Life cannot be dealt with alone.
It’s very tempting and sometimes too easy to try and go at life on your terms without taking into consideration others who care about you. I’m someone who does this. I’m very stubborn, I don’t ask for help when I need it, I don’t open up about my feelings or what I may be going through. I don’t like being uncomfortable or in the spotlight.
However, something happened this week.
I’ve been in my current job position for about 3 years. For the first time, I allowed myself to be vulnerable with my team. We have weekly team meetings, and our manager always asks each of us if we have any issues and to state something positive. This week I asked those on my team who pray, to pray for me as I’ve been really struggling with depression and anxiety these last couple of weeks.

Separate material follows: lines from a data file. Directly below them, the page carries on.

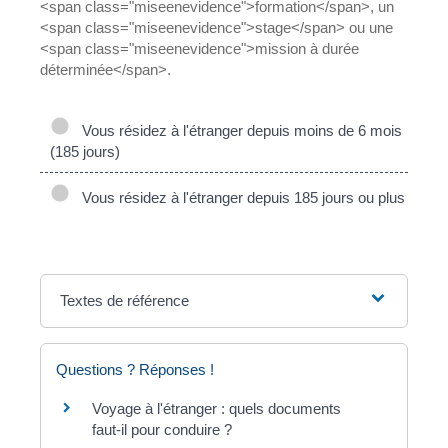
<span class="miseenevidence">formation</span>, un
<span class="miseenevidence">stage</span> ou une
<span class="miseenevidence">mission à durée
déterminée</span>.
Vous résidez à l'étranger depuis moins de 6 mois
(185 jours)
Vous résidez à l'étranger depuis 185 jours ou plus
Textes de référence
Questions ? Réponses !
Voyage à l'étranger : quels documents
faut-il pour conduire ?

I didn’t say any more than that, but I felt uncomfortable and overwhelmingly exposed. We work remote and use our cameras during our meetings which made it even more uncomfortable knowing they could see me as I started tearing up. I couldn’t believe I cried in front of my peers because I’ve never allowed myself to be vulnerable.
Here’s the part that got me. After the meeting, one of my teammates called me. She said, “Hi. I love you.” And started praying for me right there over the phone. Of course this made me breakdown even more and feel even more exposed. I didn’t know how to process that overwhelming feeling so I couldn’t help but cry more. She was saying really uplifting and inspirational words to me but also made a point to let me know it’s okay to not be okay and to break down every once in a while.

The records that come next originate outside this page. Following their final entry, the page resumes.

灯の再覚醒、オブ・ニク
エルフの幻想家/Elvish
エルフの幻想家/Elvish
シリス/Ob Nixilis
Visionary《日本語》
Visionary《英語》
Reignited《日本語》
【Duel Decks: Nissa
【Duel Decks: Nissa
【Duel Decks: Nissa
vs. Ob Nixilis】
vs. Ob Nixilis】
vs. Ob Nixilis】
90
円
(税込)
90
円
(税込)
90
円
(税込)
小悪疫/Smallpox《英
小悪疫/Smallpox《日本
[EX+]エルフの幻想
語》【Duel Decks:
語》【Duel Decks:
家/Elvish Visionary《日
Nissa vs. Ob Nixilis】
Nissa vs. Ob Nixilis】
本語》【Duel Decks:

After that call I felt so different. I felt a little better. I felt proud of myself for opening up and it made me feel so grateful for all of the people in my life who care about me and who have tried to help me in one way or another.
There are so many days I feel lonely. But I only feel lonely because I allow myself to. I say no to invitations out and don’t reach out regularly to some friends. I let myself stay in the comfort of my home, because I don’t have to pretend I’m okay when I’m there. The moment I leave my home or are around anyone who isn’t my fiancé, I’m not me…and it’s incredibly exhausting.

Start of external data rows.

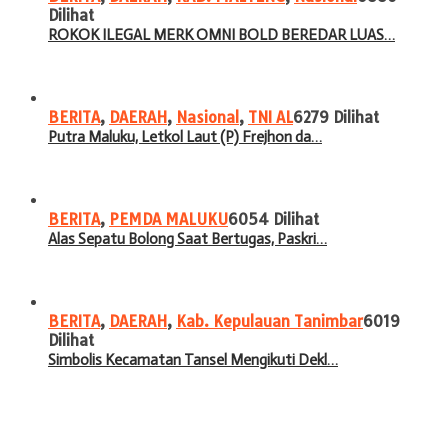
Dilihat
ROKOK ILEGAL MERK OMNI BOLD BEREDAR LUAS…
BERITA
,
DAERAH
,
Nasional
,
TNI AL
6279 Dilihat
Putra Maluku, Letkol Laut (P) Frejhon da…
BERITA
,
PEMDA MALUKU
6054 Dilihat
Alas Sepatu Bolong Saat Bertugas, Paskri…
BERITA
,
DAERAH
,
Kab. Kepulauan Tanimbar
6019
Dilihat
Simbolis Kecamatan Tansel Mengikuti Dekl…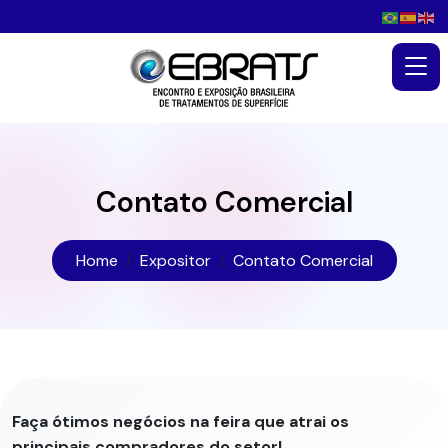
Contato Comercial
Home
Expositor
Contato Comercial
Faça ótimos negócios na feira que atrai os
principais compradores do setor!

Not everyone in your life will drop what they’re doing to help you. But you know the ones who will. They deserve your appreciation. They deserve the real you whether you think they do or not.
You cannot go through life alone. Lean on those who care about you. Stop being stubborn and open up a bit more to someone you trust. Accept the invite and actually show up. You are not less than because you’re going through a difficult time. Everyone goes through stuff, and we all cope differently when we do.
Love yourself enough to let someone else love you too.